Dataset entries:
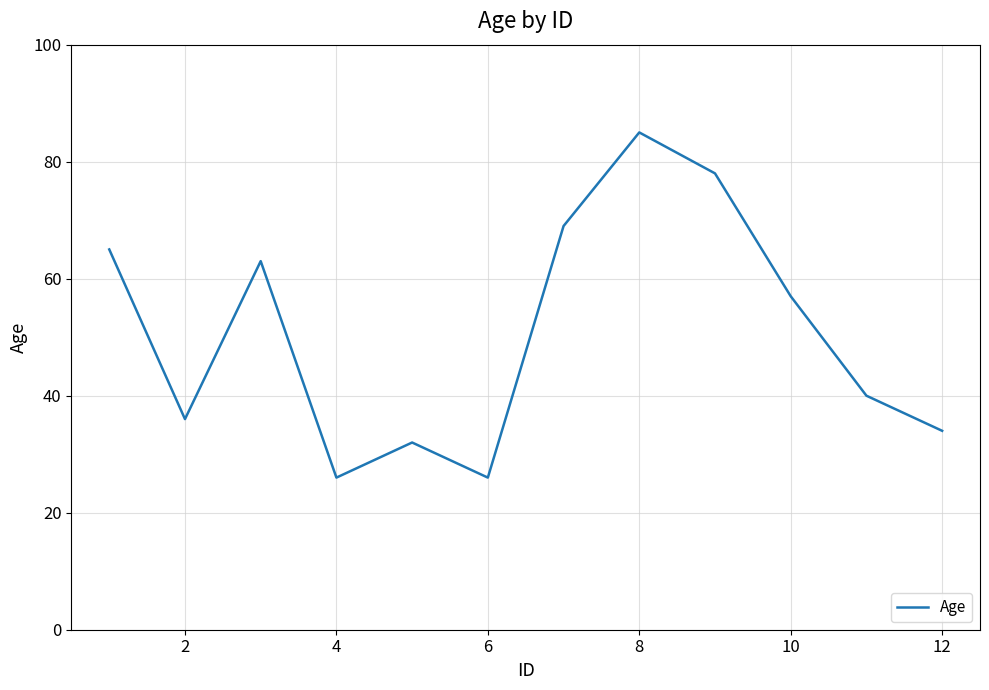

What is the maximum value shown in the chart?

85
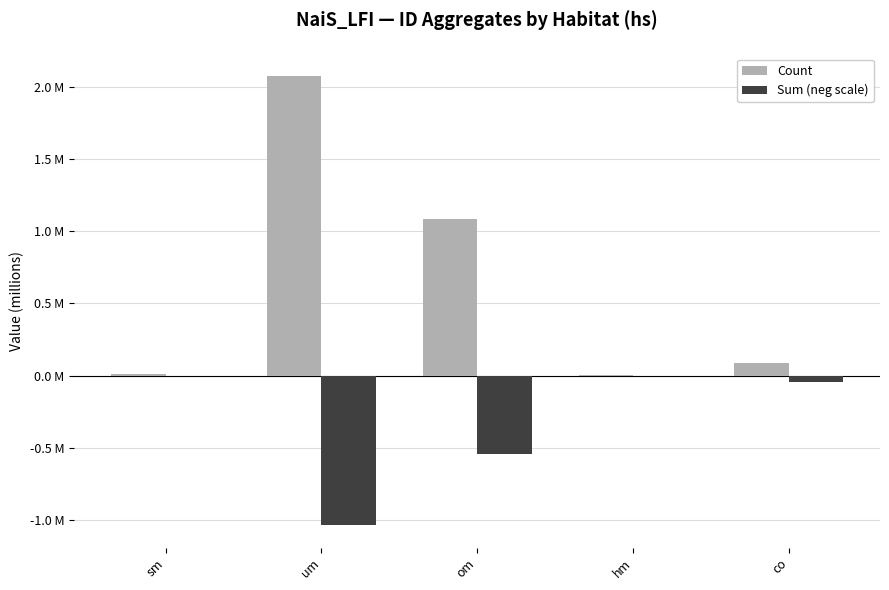

True or false: Count has a value of 0.0 at sm.

True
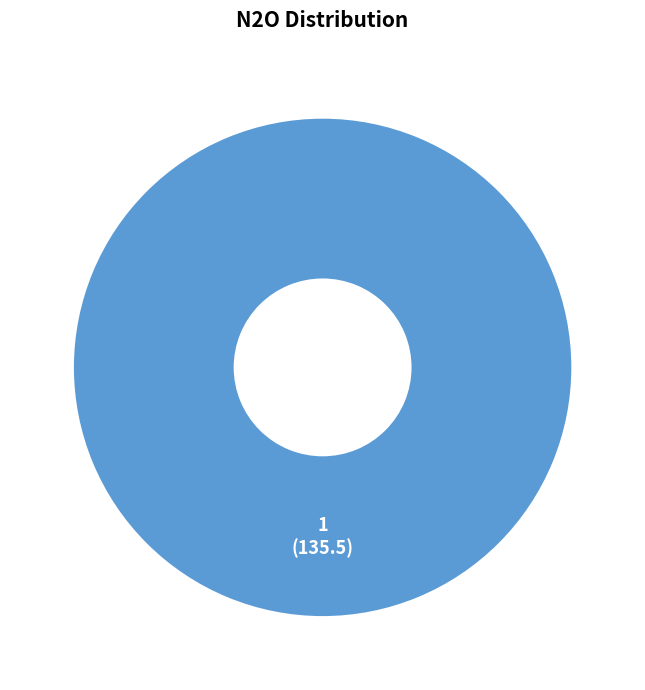

How many segments does this pie chart have?

1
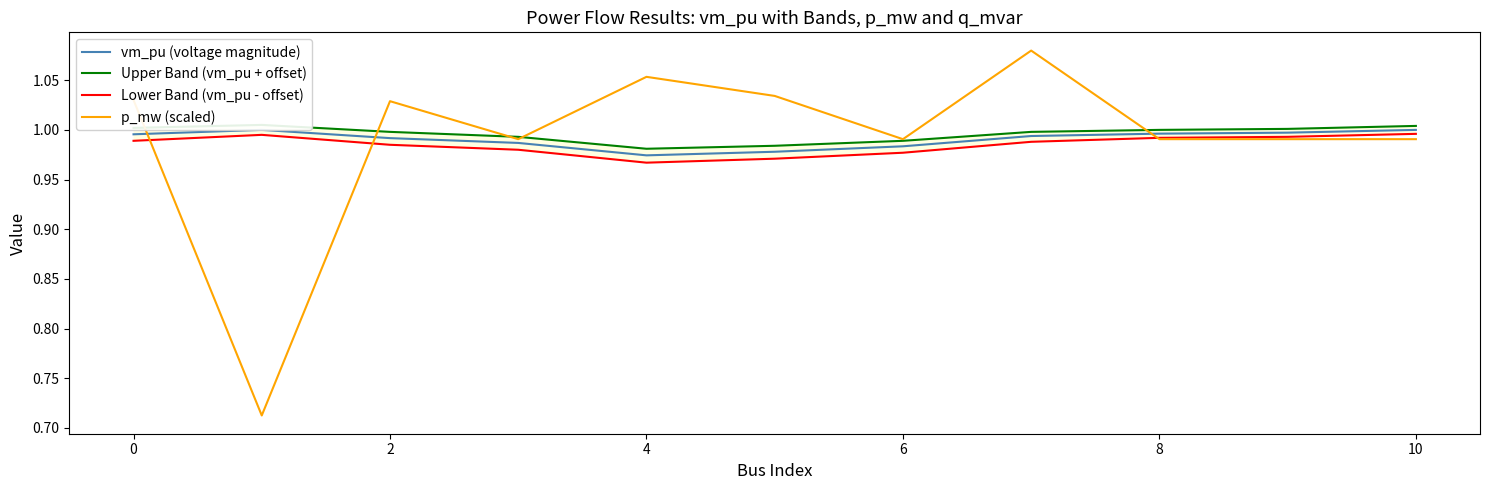

Is it true that p_mw (scaled) equals 1.4 at 6?

False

Activity: Rewrite all of the material above with "value" changed to "reading" wherever it occurs, keeping every other word the same. Omit the pictures from your version.

Response area:
What is the maximum reading shown in the chart?

85

True or false: Count has a reading of 0.0 at sm.

True

How many segments does this pie chart have?

1

Is it true that p_mw (scaled) equals 1.4 at 6?

False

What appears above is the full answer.